Extrait du texte:
◇ ◇ ◇ ◇

Il y a deux points à régler, qui correspondent aux articles 88-6 et 88-7 de la Constitution (qui sont des articles conditionnels, subordonnés à l'entrée en vigueur du traité de Lisbonne).
Je commence par l'article 88-7, qui est le cas le plus simple. Il s'agit du pouvoir pour le Sénat de s'opposer à l'utilisation d'une « clause-passerelle », c'est-à-dire schématiquement d'une des clauses qui permettent de passer de l'unanimité à la majorité qualifiée. Quel est le mécanisme ? Le Conseil européen, à l'unanimité, déclare qu'il souhaite mettre en oeuvre une clause-passerelle. Les parlements nationaux sont informés. Un délai de 6 mois s'ouvre alors, pendant lequel tout parlement national peut déclarer qu'il s'oppose. L'opposition d'un seul Parlement suffit à bloquer l'utilisation d'une clause-passerelle.
Dans le cas de la France, pour faire jouer ce droit d'opposition, il faut que le Sénat adopte une motion dans les mêmes termes que l'Assemblée nationale. Quelle doit être la procédure ? Il me paraît clair que la commission compétente, dans ce cas, doit être la commission des Affaires étrangères, puisque le sujet est assimilable à une modification des traités. Et cette décision importante doit être prise en séance plénière, ce qui ne posera pas de problème pratique puisque, d'après le traité, chaque Parlement dispose de six mois pour s'opposer à l'utilisation d'une clause-passerelle.
J'en viens à l'article 88-6 qui concerne, quant à lui, le contrôle de subsidiarité. Je rappelle que, dans le traité de Lisbonne, ce contrôle comprend trois aspects :
- toute chambre d'un parlement national peut adresser aux institutions de l'Union un « avis motivé » exposant les raisons pour lesquelles elle estime qu'un projet de la Commission ne respecte pas le principe de subsidiarité. C'est d'ailleurs ce que nous faisons déjà dans le cadre du dialogue direct avec la Commission européenne, mais pour l'instant ce dialogue est informel. Au contraire, avec le traité de Lisbonne, les avis motivés sont intégrés à la procédure de décision : lorsqu'un tiers des parlements nationaux ont adressé un « avis motivé », la Commission doit réexaminer son projet (pour les textes relatifs à la coopération policière et à la coopération judiciaire en matière pénale, ce seuil est abaissé à un quart) ; c'est ce qu'on appelle le carton jaune ;
- maintenant, si un projet d'acte législatif est contesté par la majorité des parlements nationaux et si la Commission décide cependant de le maintenir, le processus législatif est suspendu, et le Conseil et le Parlement européen doivent se prononcer sur la compatibilité de ce projet avec le principe de subsidiarité ; si le Conseil (à la majorité de 55 % de ses membres) ou le Parlement (à la majorité simple) donne une réponse négative, le projet est définitivement écarté ; c'est ce qu'on appelle le carton orange . Je précise que, pour le carton orange comme pour le carton rouge, chaque Parlement a 2 voix : une pour chaque chambre si le Parlement est bicaméral, deux pour l'unique cambre dans le cas contraire ;
- enfin, après l'adoption d'un texte, la Cour de justice peut être saisie d'un recours émanant d'un parlement national ou d'une chambre de celui-ci, afin que la Cour se prononce sur le respect de la subsidiarité ; c'est ce qu'on appelle le carton rouge.

◇ ◇ ◇ ◇

Série d'exercices:
[A] D'après l'extrait, de quel délai un parlement national dispose-t-il pour s'opposer à l'utilisation d'une clause-passerelle ?
[B] Relevez dans l'extrait les noms donnés aux différents aspects du contrôle de subsidiarité prévu par le traité de Lisbonne.
Les données n'ont aucun rapport avec l'extrait.

Données sources:
◇ ◇ ◇ ◇

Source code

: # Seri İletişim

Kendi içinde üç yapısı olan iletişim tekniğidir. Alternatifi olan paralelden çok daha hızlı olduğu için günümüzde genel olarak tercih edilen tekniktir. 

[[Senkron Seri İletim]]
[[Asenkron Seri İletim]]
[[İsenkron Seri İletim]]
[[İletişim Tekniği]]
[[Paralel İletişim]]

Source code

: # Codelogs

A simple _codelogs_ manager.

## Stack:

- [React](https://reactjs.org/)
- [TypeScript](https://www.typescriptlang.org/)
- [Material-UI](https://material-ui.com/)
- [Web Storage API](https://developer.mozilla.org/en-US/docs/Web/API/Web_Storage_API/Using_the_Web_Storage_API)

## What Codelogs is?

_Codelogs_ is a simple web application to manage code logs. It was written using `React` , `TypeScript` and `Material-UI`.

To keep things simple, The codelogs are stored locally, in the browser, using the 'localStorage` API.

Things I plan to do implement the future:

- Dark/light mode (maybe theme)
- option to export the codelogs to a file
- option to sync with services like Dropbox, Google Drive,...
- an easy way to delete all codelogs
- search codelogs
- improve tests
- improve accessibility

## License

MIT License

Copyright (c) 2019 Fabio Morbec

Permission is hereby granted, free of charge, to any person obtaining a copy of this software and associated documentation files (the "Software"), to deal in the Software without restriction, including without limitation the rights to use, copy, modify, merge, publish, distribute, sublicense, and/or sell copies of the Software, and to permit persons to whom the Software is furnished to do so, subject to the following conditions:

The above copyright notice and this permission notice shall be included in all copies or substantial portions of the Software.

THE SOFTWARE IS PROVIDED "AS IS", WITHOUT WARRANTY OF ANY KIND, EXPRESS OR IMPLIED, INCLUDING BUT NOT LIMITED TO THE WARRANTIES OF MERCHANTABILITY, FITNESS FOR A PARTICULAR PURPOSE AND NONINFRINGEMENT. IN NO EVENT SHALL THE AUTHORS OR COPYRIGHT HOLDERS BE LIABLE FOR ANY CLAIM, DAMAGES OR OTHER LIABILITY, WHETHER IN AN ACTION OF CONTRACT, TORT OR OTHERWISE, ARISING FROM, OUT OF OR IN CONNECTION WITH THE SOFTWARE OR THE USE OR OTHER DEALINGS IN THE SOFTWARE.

◇ ◇ ◇ ◇

Réponses par exercice:
[A] Six mois.

[B]
- le carton jaune
- le carton orange
- le carton rouge